Een goede omgang tussen de man en de minderjarige is in het belang van de minderjarige. Bij beschikking van 15 september 2015 is een voorlopige en opbouwende omgangregeling bepaald. Ter zitting is gebleken dat partijen onderling andere afspraken hebben gemaakt en dat zij zich aan deze afspraken houden. Het gerecht zal deze afspraken als definitieve omgangsregeling vaststellen en overweegt daartoe het volgende.
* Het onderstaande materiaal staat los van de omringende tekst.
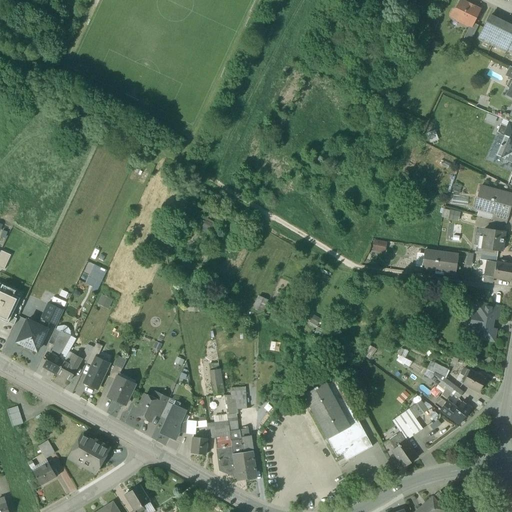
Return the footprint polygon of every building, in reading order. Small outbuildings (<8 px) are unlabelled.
[(468,5),(460,1),(456,10),(452,11),(451,14),(452,17),(470,26),(471,27),(473,23),(479,10),(474,7),(474,6),(469,4),(468,5)] [(490,16),(478,38),(492,45),(503,23),(490,16)] [(471,27),(470,26),(464,39),(470,42),(478,26),(473,23),(471,27)] [(511,26),(503,23),(492,45),(506,52),(511,38),(511,26)] [(505,136),(511,138),(511,122),(510,122),(507,127),(500,124),(497,133),(505,136)] [(511,138),(505,136),(496,156),(504,159),(501,166),(511,171),(511,138)] [(511,199),(511,194),(480,186),(475,208),(495,213),(507,216),(508,216),(511,199)] [(5,222),(13,225),(19,209),(11,206),(5,222)] [(459,220),(460,211),(444,209),(443,218),(459,220)] [(507,216),(495,213),(493,220),(506,224),(508,216),(507,216)] [(461,226),(454,225),(452,240),(459,241),(461,226)] [(504,232),(484,229),(483,237),(486,237),(484,249),(498,251),(501,252),(504,232)] [(483,237),(479,236),(478,248),(484,249),(486,237),(483,237)] [(374,239),(372,250),(385,252),(386,241),(374,239)] [(0,268),(4,270),(10,254),(0,249),(0,268)] [(458,255),(425,250),(422,268),(455,273),(458,255)] [(511,265),(491,261),(486,261),(484,276),(494,277),(494,278),(510,280),(511,268),(511,265)] [(95,265),(86,284),(98,290),(106,271),(95,265)] [(0,289),(0,320),(8,324),(9,323),(11,317),(20,298),(14,295),(16,291),(2,285),(0,289)] [(111,300),(103,296),(100,302),(108,306),(111,300)] [(63,310),(48,303),(38,325),(47,329),(50,323),(56,326),(63,310)] [(501,307),(476,303),(474,313),(472,312),(470,327),(472,328),(470,338),(494,342),(497,328),(493,328),(494,320),(498,320),(501,307)] [(17,319),(11,317),(9,323),(14,325),(17,319)] [(27,320),(17,343),(38,352),(47,329),(38,325),(27,320)] [(55,329),(48,343),(54,345),(54,346),(61,332),(55,329)] [(71,336),(61,332),(54,346),(54,345),(51,353),(60,358),(71,336)] [(71,336),(60,358),(64,360),(76,339),(71,336)] [(103,347),(96,343),(94,348),(87,362),(87,363),(93,366),(96,358),(97,359),(103,347)] [(87,345),(81,359),(82,359),(82,360),(87,362),(94,348),(87,345)] [(60,358),(51,353),(44,367),(57,374),(64,361),(64,360),(60,358)] [(69,364),(64,361),(57,374),(70,381),(82,360),(82,359),(81,359),(74,355),(69,364)] [(114,365),(122,368),(126,360),(117,356),(114,365)] [(93,366),(85,383),(97,389),(109,364),(97,359),(96,358),(93,366)] [(449,371),(431,362),(427,370),(445,379),(449,371)] [(122,369),(114,366),(109,378),(115,381),(117,377),(118,378),(122,369)] [(467,369),(460,383),(479,392),(486,378),(467,369)] [(219,370),(210,371),(214,393),(223,392),(222,382),(221,382),(219,370)] [(118,378),(117,377),(115,381),(108,397),(125,405),(135,385),(118,378)] [(372,447),(335,378),(327,382),(327,383),(326,384),(349,426),(350,425),(350,427),(327,439),(337,457),(342,454),(343,456),(351,452),(354,457),(372,447)] [(349,426),(326,384),(327,383),(327,382),(326,382),(317,387),(317,386),(313,388),(314,389),(302,395),(303,396),(304,396),(326,438),(326,440),(327,439),(350,427),(350,425),(349,426)] [(463,392),(451,383),(446,389),(458,398),(463,392)] [(245,387),(230,388),(231,396),(231,398),(245,397),(245,387)] [(144,395),(135,414),(150,421),(154,411),(159,401),(158,401),(144,395)] [(231,398),(231,396),(224,397),(226,410),(237,409),(246,409),(245,397),(231,398)] [(168,401),(159,397),(158,401),(159,401),(154,411),(162,415),(167,405),(168,401)] [(440,397),(434,405),(438,407),(443,400),(440,397)] [(457,409),(443,400),(438,407),(459,424),(471,408),(462,402),(457,409)] [(409,409),(415,419),(427,410),(421,401),(409,409)] [(167,405),(161,417),(167,419),(160,433),(175,441),(178,433),(179,424),(184,414),(185,411),(177,407),(176,409),(167,405)] [(17,406),(7,409),(9,415),(19,412),(17,406)] [(415,419),(409,409),(392,421),(403,435),(391,444),(395,449),(404,443),(423,430),(415,419)] [(19,412),(9,415),(11,421),(21,418),(19,412)] [(179,424),(178,433),(186,434),(187,421),(189,417),(184,414),(179,424)] [(236,414),(226,415),(227,421),(229,433),(237,432),(236,414)] [(21,418),(11,421),(12,427),(23,424),(21,418)] [(194,422),(187,421),(186,434),(193,434),(194,422)] [(227,421),(216,423),(217,438),(229,436),(229,433),(227,421)] [(214,423),(207,424),(209,439),(215,438),(217,438),(216,423),(214,423)] [(237,432),(229,433),(229,436),(229,441),(231,455),(242,453),(241,438),(250,436),(248,428),(239,430),(240,432),(237,432)] [(94,443),(90,440),(90,439),(82,435),(69,458),(96,473),(110,449),(95,440),(94,443)] [(217,438),(215,438),(215,444),(229,441),(229,436),(217,438)] [(250,436),(241,438),(242,453),(251,452),(250,436)] [(204,438),(192,437),(191,453),(206,455),(207,439),(205,438),(204,438)] [(229,441),(215,444),(218,471),(236,479),(231,455),(229,441)] [(48,442),(39,447),(46,459),(55,453),(48,442)] [(395,449),(392,451),(403,467),(415,459),(404,443),(395,449)] [(242,453),(231,455),(236,479),(237,482),(255,478),(251,452),(242,453)] [(49,463),(34,472),(42,486),(57,478),(49,463)] [(140,486),(125,495),(134,511),(142,511),(145,510),(142,506),(150,502),(140,486)] [(440,491),(432,497),(439,505),(445,500),(440,491)] [(432,497),(415,511),(442,511),(444,511),(439,505),(432,497)] [(150,502),(142,506),(145,510),(145,511),(153,511),(155,511),(150,502)] [(0,511),(8,511),(5,503),(0,504),(0,511)] [(118,511),(113,503),(98,511),(118,511)]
Een vastgestelde omgangsregeling tussen partijen brengt met zich mee de verplichting voor de man jegens de minderjarige en de moeder om zich aan de omgangsregeling te houden, en de verplichting voor de moeder jegens de man en de minderjarige om de omgang tussen hen niet te belemmeren.
2.3
Het voorgaande leidt tot de volgende beslissing.

3.DE BESLISSING

Het gerecht:
bepaalt de omgangsregeling tussen de man [de man] en de minderjarige [de minderjarige], geboren op [geboortedatum] 2010 in Aruba als volgt:
- op woensdag van 12.30 uur, althans na school, tot 17:00 uur, waarbij de vader de minderjarige bij de school ophaalt en daarna bij de moeder thuis afzet;
- tot 1 oktober 2016: om het weekend op vrijdag en zaterdag, telkens van 12.30 uur tot 17.00 uur, waarbij de vader de minderjarige (bij de school of bij de moeder thuis) ophaalt en bij de moeder thuis afzet;
- vanaf 1 oktober 2016: om het weekend van vrijdagmiddag na school tot zaterdag om 17.00 uur, waarbij de vader de minderjarige (bij de school) ophaalt en zaterdag bij de moeder thuis afzet,
wijst het meer of anders verzochte.
Deze beschikking is gegeven door mr. N.K. Engelbrecht, rechter in dit gerecht, ter zitting van dinsdag 23 augustus 2016 in tegenwoordigheid van de griffier.